For the material below, output exactly the span from the line with "[1082,138,1534,159] LCDs behind" to the line with "[1009,173,1183,194] rpilcdi2chd44780 ->", including both, and nothing besides.

== Information provided ==
■ ■ ■ ■

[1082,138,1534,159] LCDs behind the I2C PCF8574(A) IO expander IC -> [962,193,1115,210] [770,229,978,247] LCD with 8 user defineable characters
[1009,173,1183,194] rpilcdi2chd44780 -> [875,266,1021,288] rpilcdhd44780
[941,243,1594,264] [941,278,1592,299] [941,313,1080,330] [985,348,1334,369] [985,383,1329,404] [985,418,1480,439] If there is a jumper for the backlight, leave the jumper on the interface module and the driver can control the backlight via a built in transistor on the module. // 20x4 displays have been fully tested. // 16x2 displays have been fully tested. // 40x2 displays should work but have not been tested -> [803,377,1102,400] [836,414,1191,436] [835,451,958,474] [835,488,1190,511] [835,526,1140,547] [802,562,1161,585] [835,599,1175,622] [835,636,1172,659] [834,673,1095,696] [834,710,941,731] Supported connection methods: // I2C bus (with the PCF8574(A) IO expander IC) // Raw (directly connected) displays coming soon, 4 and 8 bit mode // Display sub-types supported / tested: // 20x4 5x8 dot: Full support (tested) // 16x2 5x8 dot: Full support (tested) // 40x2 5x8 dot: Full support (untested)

■ ■ ■ ■

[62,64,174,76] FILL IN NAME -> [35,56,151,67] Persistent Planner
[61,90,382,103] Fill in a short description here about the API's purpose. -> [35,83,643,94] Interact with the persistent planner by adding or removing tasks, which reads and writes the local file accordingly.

■ ■ ■ ■

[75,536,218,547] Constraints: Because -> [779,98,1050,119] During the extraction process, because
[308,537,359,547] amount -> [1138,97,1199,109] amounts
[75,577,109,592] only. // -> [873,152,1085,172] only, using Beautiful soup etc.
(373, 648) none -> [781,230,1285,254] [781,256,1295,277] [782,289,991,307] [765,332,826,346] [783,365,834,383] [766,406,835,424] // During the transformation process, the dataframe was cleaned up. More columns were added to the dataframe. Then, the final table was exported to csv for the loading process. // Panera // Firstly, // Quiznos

■ ■ ■ ■

== Solution to this problem ==
[1082,138,1534,159] LCDs behind the I2C PCF8574(A) IO expander IC -> [962,193,1115,210] [770,229,978,247] LCD with 8 user defineable characters
[1009,173,1183,194] rpilcdi2chd44780 -> [875,266,1021,288] rpilcdhd44780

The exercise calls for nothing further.